Bonds

US bond prices fall with weaker Bunds

Treasurys


U.S. Treasury prices fell on Wednesday and benchmark yields edged up from five-week lows, with prices dragged lower by weaker German government debt.

Bund prices declined partly on robust demand for a new 10-year issue of Spanish government debt, signaling investors' appetite to buy riskier euro zone assets as the region has shown some signs of better times ahead.

"Treasuries are following Bunds and other core euro zone debt,'' said Gennadiy Goldberg, an interest rate strategist at TD Securities in New York.

(Read more: Stocks, bonds fairlyvalued: Bridgewater's Dalio)

U.S. government debt prices also fell on hedging tied to this week's corporate debt supply and worries about the Federal Reserve pulling back stimulus further at its upcoming policy meeting.

Despite the early market weakness, Treasury yields have held in a tight trading range between 2.80 percent and 3.00 percent since the beginning of the year.

"The market is not sure where to go next,'' Goldberg said.

In the absence of major economic data this week, most investors moved to the sidelines, awaiting the Fed's decision on policy when it meets next Tuesday and Wednesday.

There is a growing consensus Fed policy-makers will likely shrink its third round of quantitative easing (QE3) for a second straight meeting.

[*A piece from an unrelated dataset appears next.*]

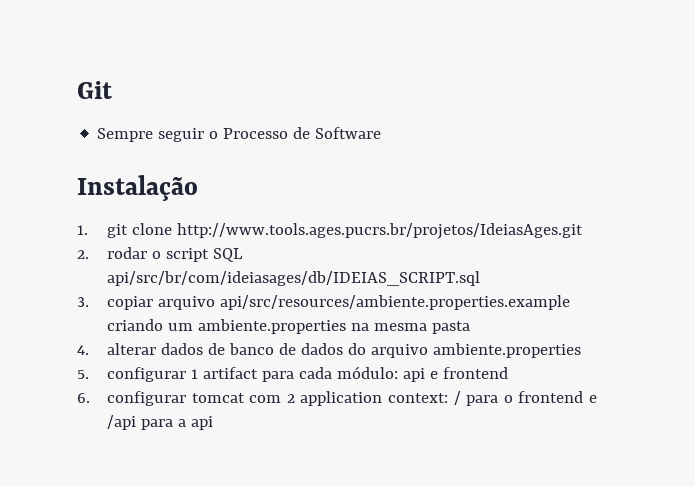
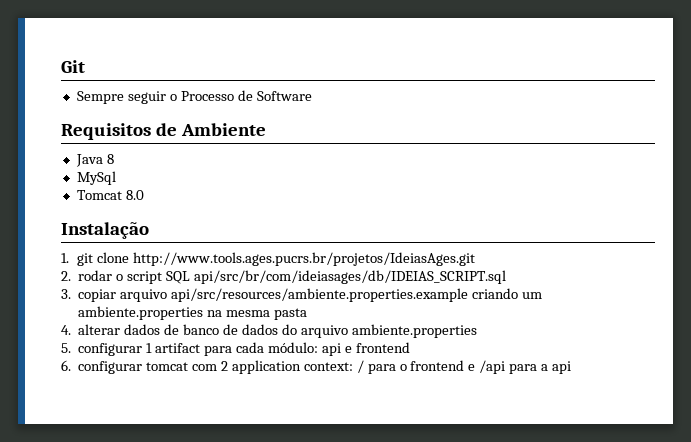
(382, 133) none -> [61,123,266,140] [75,154,114,167] [76,171,116,185] [76,190,144,200] // Requisitos de Ambiente // Java 8 // MySql // Tomcat 8.0

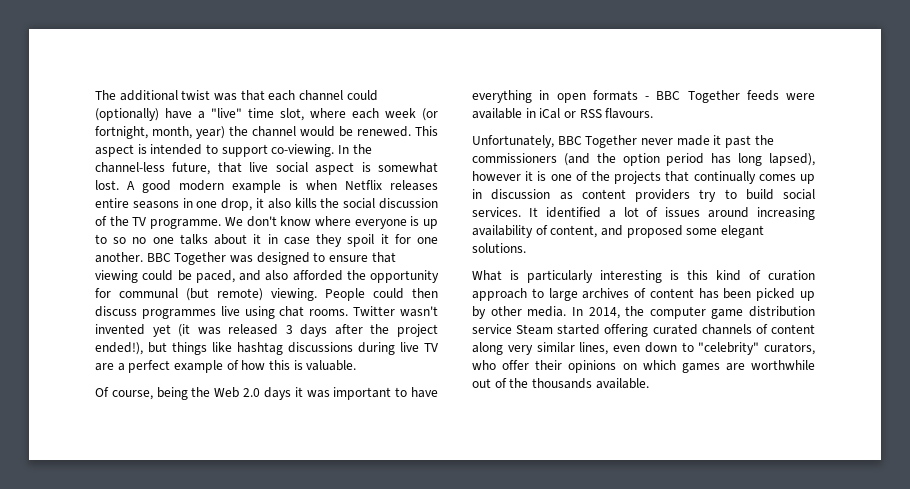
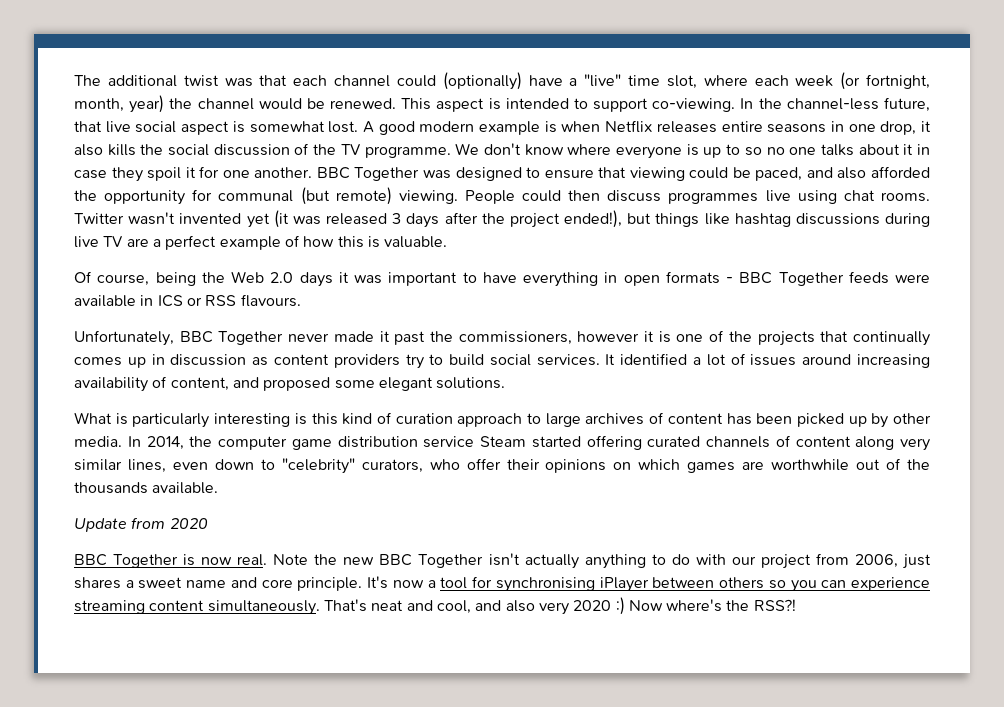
[539,108,561,119] iCal -> [157,295,183,307] ICS
[472,153,815,166] commissioners (and the option period has long lapsed), -> [458,331,572,345] commissioners,
(649, 383) none -> [74,517,208,532] [74,553,931,569] [74,576,930,592] [74,597,796,615] // Update from 2020 // BBC Together is now real. Note the new BBC Together isn't actually anything to do with our project from 2006, just shares a sweet name and core principle. It's now a tool for synchronising iPlayer between others so you can experience streaming content simultaneously. That's neat and cool, and also very 2020 :) Now where's the RSS?!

Some analysts forecast the Fed will lower its monthly purchases of Treasuries and mortgage-backed securities by $10 billion to $65 billion in February.

(Read more: World's elite gathers for Davos 2014)

"The Fed will likely continue to taper at $10 billion per meeting (this year),'' said Carsten Quitter, chief investment officer at Allianz Life Insurance of North America in Minneapolis which has over $100 billion in assets.

According to a J.P. Morgan Securities survey released earlier Wednesday, 68 percent of the firm's Treasuries clients said on Tuesday they had a neutral position in U.S. government debt, up from 64 percent the previous week.

In the meantime, the U.S. central bank brought $2.25 billion to $3.00 billion in Treasurys due in February 2021 to November 2023 for its QE3 program.

On the open market, benchmark 10-year Treasury notes were down 7/32 in price with a yield of 2.863 percent.

The 10-year yield fell to 2.818 percent last Friday, which was its lowest since Dec. 11, according to Reuters data.

Treasurys lagged their German counterpart with their 10-year yield premium over 10-year Bunds rising to 1.09 percentage points, the biggest in two weeks.

The yield on 10-year Bunds rose to 1.760 percent from 1.744 percent on Tuesday.

While benchmark U.S. and German yields rose, peripheral euro zone government yields fell, led by Spain whose new 10-year debt issue has fetched intense demand.

The yield on 10-year Spanish sovereign debt fell near eight-year lows on Wednesday at 3.693 percent.

As for domestic supply, U.S. companies sold about $11 billion in investment-grade debt on Tuesday, bringing the month-to-date total close to $83 billion, according to IFR, a unit of Thomson Reuters.